_Task objective_
Write the next part of the account of UCF's Hawaiʻi Bowl game against Nevada, picking up after its last sentence.

UCF faced WAC co-champions Nevada in the Sheraton Hawaiʻi Bowl on Christmas Eve. It was UCF's first ever bowl appearance, and their second visit to Hawaii. The Knights had faced the Rainbow Warriors back in 1995 as a Division I-AA team.

|  | 1 | 2 | 3 | 4 | OT | Total |
|---|---|---|---|---|---|---|
| Wolf Pack | 7 | 21 | 0 | 14 | 7 | 49 |
| Golden Knights | 17 | 3 | 10 | 12 | 6 | 48 |

====First quarter====
UCF jumped out to a quick 14–0 lead in the first quarter. On their first drive, quarterback Steven Moffett drove the Golden Knights 78 yards in only four plays for their first score. After an 18-yard run by Kevin Smith, Moffett threw a 51–yard touchdown pass to Brandon Marshall. Their second drive took only two plays. Kevin Smith took a hand–off and broke away for a 78–yard touchdown run. Just six minutes into the game, the Golden Knights were up by 14.

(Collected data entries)
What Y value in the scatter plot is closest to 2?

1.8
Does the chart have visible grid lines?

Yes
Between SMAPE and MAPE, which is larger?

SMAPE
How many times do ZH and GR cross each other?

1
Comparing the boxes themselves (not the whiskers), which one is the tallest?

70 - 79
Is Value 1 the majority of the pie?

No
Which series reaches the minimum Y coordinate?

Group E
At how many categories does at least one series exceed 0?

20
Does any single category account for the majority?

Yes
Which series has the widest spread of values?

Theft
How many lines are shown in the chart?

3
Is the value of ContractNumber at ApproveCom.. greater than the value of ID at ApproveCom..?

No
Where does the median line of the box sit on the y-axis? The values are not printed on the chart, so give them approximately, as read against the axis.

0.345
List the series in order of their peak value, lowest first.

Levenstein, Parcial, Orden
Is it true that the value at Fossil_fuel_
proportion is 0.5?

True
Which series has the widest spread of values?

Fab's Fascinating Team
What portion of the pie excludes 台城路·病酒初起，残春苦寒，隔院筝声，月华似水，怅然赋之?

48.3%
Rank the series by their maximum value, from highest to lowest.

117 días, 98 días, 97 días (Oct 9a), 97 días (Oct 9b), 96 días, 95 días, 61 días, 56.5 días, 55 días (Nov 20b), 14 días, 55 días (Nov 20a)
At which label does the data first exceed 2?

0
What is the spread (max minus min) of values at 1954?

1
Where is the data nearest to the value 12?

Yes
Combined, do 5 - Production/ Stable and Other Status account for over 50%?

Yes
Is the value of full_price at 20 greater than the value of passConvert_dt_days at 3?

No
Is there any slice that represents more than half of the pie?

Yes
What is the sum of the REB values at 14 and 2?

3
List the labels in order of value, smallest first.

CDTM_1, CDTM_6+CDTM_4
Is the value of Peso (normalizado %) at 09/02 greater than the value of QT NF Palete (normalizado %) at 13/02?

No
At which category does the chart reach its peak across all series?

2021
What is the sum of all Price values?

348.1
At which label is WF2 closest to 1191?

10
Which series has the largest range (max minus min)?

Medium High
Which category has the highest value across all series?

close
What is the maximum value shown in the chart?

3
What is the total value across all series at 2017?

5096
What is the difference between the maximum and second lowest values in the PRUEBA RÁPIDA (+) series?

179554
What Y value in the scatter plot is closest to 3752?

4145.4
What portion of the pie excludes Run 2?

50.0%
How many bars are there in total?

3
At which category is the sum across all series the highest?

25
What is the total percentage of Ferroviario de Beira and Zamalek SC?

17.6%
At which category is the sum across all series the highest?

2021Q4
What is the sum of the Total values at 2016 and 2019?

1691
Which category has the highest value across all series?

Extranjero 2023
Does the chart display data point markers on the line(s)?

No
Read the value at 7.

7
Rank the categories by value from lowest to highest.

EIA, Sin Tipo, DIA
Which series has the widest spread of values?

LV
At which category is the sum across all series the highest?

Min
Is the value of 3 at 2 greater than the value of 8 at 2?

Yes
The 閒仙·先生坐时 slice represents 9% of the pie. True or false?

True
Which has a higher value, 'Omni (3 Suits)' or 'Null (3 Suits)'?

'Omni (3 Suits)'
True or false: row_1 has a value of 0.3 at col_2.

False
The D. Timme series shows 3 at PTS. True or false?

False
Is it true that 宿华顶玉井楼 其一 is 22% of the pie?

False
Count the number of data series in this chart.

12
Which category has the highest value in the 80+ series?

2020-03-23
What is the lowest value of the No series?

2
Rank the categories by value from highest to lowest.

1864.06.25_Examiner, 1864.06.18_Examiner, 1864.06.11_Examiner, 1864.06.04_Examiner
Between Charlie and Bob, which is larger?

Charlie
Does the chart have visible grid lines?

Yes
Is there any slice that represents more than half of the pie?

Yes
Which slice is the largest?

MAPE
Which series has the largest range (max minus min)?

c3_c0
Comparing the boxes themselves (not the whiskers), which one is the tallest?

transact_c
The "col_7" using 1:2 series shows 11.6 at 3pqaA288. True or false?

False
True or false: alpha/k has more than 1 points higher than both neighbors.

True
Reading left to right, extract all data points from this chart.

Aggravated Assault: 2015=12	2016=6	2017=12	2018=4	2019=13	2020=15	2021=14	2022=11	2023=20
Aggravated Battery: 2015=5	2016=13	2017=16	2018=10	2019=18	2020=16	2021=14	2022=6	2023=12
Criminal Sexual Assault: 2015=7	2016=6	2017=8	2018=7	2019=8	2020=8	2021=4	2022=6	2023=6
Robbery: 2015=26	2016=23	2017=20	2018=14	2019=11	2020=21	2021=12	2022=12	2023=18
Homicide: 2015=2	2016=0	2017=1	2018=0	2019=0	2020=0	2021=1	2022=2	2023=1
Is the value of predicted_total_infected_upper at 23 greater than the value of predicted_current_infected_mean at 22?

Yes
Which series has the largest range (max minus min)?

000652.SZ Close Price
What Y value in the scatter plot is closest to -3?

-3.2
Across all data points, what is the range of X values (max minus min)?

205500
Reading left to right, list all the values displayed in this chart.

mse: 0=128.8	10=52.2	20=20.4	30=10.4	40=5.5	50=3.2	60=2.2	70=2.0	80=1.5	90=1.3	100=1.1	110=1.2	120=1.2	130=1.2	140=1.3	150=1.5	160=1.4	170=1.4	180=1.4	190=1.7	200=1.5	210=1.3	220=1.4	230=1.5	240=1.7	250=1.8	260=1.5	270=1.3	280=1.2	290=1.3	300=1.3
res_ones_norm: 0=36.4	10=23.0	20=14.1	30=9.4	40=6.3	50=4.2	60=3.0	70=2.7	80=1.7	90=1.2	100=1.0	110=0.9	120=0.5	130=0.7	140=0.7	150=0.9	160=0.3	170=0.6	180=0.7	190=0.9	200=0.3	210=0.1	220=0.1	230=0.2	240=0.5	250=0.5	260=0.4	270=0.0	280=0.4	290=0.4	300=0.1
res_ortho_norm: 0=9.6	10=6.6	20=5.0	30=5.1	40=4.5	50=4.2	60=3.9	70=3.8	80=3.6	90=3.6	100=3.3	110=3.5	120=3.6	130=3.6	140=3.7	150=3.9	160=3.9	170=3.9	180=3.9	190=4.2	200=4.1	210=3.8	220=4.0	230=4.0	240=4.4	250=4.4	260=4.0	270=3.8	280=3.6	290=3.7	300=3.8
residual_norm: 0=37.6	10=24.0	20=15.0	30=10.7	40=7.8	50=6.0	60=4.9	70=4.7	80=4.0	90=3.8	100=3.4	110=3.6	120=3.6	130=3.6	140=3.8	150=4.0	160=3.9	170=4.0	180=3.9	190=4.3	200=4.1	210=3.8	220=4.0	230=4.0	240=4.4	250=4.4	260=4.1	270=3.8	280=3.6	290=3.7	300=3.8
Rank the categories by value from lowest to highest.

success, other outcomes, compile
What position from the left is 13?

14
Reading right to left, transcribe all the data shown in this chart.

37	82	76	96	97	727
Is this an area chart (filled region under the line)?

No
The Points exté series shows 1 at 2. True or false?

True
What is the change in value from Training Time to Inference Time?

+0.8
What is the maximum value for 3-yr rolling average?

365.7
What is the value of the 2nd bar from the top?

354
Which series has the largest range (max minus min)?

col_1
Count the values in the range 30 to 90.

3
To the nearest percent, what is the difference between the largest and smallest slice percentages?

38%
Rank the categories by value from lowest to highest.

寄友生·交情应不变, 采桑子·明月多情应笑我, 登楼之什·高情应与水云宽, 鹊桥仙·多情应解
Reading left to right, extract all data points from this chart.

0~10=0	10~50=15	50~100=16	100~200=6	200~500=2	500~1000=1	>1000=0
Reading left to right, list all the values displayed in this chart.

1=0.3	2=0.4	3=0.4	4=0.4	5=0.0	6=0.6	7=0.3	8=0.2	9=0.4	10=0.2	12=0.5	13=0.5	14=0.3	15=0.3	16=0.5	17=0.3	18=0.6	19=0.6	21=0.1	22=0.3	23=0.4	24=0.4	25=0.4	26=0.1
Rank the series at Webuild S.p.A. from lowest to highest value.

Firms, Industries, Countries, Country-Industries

_Expected answer_
Robert Hubbard got Nevada on the board with a 4–yard touchdown run. It came after a 59–yard run by Mitchell and cut the lead to 14–7. Late in the first quarter, UCF quarterback Steven Moffett fumbled away the ball on a quarterback keeper at his own 27-yard line, but the call on the field was overturned after review. The Golden Knights maintained possession and drove into Nevada territory. UCF kicker Matt Prater capped off the 11–play drive with a 47-yard field goal and a 17–7 lead at the end of the first quarter.

====Second quarter====
In part due to UCF miscues, Nevada took control of the game during the second quarter. Running back B.J. Mitchell scored twice on two 1–yard touchdown runs for Nevada to take the lead 21–17. The first score came after UCF kicker Matt Prater missed a 40–yard field goal attempt (off a wobbly snap). Robert Hubbard then blasted for a 49-yard run to the UCF 1 yard line, setting up Mitchell's first touchdown. The next Nevada score came after UCF punter Aaron Horne shanked a punt deep in their own territory. The punt went only 14 yards, setting Nevada up at the UCF 35-yard line. Nevada went the 35 yards in five plays, with Hubbard's second touchdown run.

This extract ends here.